Top of Document section
Weapons: The Poltergust 3000 is the predominant weapon with the original settings of how to suck ghosts in Luigi’s mansion. But before you can suck them up, you must flash their hearts with your flashlight. Depending on whether you use the stobulb or the original flash mechanics of swiping your light upon the ghosts, you’ll still catch them and weaken their health to zero and suck them up!

Luigi's Mansion 3DS Review

Luigi’s Mansion Gameplay.

If anyone has played Luigi’s Mansion: Dark Moon (2 for international versions) there is an option to play the game with the strobulb option to make gameplay a bit easier on capturing the ghosts. But they have included the original stun version where flashing the light on them while having the light off in general. However, it’s shaky in how well it was ported for the game so depending on which style you prefer, you’ll get most out of your game upon which ghost catching flashlight style is for you. Also there is an aspect of the game I’m not fond of. The 3DS can be rotated to change the direction of where Luigi aims the vacuum and it’s automatically on. But it can be turned off in the options menu so that saves the hassle.
Bottom of Document section
Top of Input data
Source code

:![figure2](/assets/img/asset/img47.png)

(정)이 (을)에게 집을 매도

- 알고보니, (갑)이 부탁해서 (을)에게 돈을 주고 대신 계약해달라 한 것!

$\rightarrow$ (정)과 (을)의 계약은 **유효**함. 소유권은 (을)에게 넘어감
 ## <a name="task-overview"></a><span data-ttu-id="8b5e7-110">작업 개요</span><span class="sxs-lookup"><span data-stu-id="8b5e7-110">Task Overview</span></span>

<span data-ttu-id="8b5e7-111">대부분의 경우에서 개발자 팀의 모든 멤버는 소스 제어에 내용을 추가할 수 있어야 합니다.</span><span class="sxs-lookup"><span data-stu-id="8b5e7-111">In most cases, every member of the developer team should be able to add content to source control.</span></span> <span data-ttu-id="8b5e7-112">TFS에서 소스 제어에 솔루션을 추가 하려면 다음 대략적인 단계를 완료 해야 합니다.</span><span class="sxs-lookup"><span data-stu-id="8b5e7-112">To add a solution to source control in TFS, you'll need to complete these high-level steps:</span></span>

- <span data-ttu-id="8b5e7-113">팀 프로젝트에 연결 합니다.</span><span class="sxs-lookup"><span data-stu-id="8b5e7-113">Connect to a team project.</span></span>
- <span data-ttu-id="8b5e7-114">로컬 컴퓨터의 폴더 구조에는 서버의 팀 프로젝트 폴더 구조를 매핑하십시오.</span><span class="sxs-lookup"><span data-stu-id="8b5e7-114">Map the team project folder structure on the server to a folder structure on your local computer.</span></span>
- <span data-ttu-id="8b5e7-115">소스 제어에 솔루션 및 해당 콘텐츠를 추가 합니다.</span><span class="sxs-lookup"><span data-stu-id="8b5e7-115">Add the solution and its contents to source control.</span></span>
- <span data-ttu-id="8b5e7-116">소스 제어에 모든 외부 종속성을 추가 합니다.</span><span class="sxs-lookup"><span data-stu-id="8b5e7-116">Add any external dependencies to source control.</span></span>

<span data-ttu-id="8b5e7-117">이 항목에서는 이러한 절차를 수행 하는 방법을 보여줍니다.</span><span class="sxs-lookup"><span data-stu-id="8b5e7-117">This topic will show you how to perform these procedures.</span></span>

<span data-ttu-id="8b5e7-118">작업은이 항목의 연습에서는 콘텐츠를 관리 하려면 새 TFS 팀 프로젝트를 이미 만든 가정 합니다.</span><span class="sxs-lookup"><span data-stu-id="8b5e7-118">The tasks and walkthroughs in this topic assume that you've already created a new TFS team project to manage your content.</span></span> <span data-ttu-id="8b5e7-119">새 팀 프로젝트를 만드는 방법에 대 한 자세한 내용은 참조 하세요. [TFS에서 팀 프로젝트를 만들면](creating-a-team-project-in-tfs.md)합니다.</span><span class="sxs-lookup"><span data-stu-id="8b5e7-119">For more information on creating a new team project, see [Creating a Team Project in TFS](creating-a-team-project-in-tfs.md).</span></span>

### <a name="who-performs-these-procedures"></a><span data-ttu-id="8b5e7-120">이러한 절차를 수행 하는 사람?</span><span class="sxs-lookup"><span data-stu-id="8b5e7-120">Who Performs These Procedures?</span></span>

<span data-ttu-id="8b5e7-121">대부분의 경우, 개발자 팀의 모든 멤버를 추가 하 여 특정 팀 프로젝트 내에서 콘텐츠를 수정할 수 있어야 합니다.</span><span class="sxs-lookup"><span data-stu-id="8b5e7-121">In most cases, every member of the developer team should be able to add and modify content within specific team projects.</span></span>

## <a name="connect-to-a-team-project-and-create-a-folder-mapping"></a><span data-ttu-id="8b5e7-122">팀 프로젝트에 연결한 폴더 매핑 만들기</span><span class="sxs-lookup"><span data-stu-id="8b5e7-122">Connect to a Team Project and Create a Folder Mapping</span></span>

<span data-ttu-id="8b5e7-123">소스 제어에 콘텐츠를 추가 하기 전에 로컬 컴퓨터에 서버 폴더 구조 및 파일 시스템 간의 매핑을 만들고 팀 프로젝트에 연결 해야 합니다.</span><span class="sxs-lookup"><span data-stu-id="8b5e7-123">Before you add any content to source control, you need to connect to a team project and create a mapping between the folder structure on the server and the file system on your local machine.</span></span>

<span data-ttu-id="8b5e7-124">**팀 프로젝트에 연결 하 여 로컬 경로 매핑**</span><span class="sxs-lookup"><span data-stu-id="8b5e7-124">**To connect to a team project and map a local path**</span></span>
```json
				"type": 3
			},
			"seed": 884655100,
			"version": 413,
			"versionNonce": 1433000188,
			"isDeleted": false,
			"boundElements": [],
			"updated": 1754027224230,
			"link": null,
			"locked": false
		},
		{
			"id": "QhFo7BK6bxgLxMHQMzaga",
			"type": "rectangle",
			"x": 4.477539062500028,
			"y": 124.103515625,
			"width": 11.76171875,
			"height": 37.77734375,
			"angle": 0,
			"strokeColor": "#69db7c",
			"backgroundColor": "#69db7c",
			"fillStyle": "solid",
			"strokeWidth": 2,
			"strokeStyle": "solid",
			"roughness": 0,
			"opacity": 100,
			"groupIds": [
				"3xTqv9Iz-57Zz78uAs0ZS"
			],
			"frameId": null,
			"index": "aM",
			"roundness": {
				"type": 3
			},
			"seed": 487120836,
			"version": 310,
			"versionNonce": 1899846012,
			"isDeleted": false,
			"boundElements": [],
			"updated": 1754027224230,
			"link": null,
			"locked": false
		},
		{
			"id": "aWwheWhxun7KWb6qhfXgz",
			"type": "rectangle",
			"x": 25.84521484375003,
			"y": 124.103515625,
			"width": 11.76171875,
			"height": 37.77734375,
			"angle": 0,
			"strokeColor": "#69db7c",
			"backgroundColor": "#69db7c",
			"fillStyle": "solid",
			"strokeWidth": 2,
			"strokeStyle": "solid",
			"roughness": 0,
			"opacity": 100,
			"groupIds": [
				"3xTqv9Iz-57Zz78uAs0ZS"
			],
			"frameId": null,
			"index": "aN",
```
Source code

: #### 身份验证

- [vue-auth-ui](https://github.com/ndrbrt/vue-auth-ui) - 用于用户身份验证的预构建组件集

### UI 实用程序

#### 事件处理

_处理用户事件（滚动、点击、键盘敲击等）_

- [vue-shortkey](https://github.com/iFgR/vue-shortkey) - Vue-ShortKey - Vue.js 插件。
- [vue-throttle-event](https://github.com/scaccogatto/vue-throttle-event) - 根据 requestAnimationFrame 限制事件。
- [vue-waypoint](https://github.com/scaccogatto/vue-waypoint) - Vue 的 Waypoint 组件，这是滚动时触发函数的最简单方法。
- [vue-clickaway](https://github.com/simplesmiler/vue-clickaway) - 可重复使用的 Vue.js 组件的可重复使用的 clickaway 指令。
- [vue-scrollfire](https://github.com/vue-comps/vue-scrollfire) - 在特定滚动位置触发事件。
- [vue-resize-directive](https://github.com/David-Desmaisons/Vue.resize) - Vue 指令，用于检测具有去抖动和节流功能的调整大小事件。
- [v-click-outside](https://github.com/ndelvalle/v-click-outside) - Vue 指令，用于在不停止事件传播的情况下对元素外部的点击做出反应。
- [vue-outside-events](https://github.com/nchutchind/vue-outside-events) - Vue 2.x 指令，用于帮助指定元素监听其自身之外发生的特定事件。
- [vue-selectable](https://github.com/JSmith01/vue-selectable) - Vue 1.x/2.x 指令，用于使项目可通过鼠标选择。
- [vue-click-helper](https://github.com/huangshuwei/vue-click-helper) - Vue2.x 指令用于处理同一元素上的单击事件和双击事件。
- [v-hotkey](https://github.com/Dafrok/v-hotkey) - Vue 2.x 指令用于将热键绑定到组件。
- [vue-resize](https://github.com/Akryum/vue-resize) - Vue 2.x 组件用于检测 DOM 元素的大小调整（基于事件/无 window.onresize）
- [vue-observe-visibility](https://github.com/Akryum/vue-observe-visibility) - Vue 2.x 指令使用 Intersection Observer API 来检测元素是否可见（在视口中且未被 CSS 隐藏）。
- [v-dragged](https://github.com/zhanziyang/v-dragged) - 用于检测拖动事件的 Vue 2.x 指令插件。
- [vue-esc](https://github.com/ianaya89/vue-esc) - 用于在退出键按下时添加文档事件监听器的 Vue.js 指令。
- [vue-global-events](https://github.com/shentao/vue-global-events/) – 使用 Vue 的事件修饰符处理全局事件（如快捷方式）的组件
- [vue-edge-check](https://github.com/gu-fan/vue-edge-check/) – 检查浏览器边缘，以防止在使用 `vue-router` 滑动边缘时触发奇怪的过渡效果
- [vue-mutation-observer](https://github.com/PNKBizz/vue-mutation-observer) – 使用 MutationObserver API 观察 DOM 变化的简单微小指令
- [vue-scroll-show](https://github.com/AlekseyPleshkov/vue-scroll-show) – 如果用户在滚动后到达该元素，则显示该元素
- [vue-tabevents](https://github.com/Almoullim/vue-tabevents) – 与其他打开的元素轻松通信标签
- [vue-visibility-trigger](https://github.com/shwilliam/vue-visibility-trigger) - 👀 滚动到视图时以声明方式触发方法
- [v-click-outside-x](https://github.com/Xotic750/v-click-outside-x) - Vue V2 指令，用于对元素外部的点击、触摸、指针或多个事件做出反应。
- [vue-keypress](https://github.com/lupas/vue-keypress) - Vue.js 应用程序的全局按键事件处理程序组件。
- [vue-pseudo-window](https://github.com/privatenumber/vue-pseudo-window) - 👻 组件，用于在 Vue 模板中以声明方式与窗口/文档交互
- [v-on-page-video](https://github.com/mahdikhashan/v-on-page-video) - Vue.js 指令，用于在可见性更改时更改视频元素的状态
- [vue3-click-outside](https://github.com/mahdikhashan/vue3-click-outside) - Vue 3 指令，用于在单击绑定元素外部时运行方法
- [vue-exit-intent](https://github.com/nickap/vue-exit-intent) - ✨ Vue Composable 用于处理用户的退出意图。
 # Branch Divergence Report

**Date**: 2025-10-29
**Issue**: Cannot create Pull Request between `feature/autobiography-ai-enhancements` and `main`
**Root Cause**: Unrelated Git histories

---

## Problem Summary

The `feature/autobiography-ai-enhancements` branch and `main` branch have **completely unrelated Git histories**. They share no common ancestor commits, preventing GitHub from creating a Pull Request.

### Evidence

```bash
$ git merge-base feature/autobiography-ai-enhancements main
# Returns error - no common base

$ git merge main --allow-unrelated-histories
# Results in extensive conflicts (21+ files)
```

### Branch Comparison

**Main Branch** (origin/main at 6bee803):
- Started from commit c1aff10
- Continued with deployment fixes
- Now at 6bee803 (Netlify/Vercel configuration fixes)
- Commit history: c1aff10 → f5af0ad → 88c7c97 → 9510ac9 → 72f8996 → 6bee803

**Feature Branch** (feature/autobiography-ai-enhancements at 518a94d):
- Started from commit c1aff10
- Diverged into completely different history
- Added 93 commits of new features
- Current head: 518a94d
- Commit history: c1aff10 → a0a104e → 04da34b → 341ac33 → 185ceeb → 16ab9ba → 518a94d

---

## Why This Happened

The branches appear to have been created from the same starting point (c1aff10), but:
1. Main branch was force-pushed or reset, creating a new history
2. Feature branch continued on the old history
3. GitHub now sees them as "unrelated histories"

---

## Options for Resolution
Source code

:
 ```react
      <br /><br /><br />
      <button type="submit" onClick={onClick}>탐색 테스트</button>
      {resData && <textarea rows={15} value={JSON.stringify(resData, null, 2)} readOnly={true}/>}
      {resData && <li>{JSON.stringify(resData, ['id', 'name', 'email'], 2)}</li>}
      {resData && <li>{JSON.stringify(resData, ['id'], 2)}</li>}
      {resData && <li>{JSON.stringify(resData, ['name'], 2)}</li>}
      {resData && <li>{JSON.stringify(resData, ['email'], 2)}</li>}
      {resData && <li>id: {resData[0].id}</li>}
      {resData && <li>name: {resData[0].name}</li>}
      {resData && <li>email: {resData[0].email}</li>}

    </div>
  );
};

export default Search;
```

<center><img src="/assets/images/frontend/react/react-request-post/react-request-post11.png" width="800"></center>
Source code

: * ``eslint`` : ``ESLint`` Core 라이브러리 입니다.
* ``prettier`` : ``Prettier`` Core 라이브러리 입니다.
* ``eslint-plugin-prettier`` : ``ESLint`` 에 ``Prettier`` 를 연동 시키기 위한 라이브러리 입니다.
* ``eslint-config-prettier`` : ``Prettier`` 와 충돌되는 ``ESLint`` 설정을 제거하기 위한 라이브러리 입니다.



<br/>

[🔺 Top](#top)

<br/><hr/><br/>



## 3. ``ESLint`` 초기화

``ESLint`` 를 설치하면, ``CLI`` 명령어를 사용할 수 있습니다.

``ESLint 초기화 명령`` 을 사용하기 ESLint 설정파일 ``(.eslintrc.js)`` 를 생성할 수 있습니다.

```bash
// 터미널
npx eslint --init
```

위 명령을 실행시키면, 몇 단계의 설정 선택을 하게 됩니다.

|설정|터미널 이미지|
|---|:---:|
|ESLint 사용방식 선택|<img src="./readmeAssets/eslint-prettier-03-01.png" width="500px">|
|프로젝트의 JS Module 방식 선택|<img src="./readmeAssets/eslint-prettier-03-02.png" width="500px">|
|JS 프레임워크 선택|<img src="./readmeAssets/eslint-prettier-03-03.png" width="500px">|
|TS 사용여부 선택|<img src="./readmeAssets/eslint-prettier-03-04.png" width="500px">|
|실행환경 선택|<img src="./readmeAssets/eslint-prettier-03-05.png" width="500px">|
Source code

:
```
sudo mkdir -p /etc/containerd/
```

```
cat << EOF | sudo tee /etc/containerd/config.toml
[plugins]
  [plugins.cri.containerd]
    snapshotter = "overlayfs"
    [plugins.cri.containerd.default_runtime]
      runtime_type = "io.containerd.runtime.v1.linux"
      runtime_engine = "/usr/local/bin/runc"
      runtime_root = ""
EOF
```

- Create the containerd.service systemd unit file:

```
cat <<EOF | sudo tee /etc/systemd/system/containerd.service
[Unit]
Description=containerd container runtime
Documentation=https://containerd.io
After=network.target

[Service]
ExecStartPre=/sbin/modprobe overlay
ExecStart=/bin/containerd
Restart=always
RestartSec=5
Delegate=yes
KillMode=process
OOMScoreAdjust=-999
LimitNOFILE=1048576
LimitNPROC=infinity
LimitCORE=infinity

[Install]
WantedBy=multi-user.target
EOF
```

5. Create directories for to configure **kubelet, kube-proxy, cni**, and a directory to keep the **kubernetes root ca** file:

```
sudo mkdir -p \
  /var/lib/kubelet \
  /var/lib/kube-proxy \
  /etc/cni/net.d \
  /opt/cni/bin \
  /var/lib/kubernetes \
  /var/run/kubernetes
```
Bottom of Input data
(Tasks to carry out)
1/ Print everything in the Luigi's Mansion review from "Weapons: The Poltergust" down to "suck them up!".
2/ Rewrite the paragraph of the Luigi's Mansion review that begins "Weapons: The Poltergust 3000" as a short bulleted list that keeps its main facts.
3/ Answer these questions from the Luigi's Mansion review:
(a) What must you flash with your flashlight before you can suck up a ghost?
(b) What can be rotated to change the direction in which Luigi aims the vacuum?
(c) Where can that rotation feature be turned off?

(Answers by item)
1/
Weapons: The Poltergust 3000 is the predominant weapon with the original settings of how to suck ghosts in Luigi’s mansion. But before you can suck them up, you must flash their hearts with your flashlight. Depending on whether you use the stobulb or the original flash mechanics of swiping your light upon the ghosts, you’ll still catch them and weaken their health to zero and suck them up!

2/
- The Poltergust 3000 is the main weapon and keeps the original way of sucking up ghosts.
- Before a ghost can be sucked up, its heart must be flashed with the flashlight.
- Either flashlight style, the bulb option or the original swiping of the light over the ghosts, still lets you catch ghosts, bring their health to zero and suck them up.

3/
(a) The ghosts' hearts.
(b) The 3DS.
(c) In the options menu.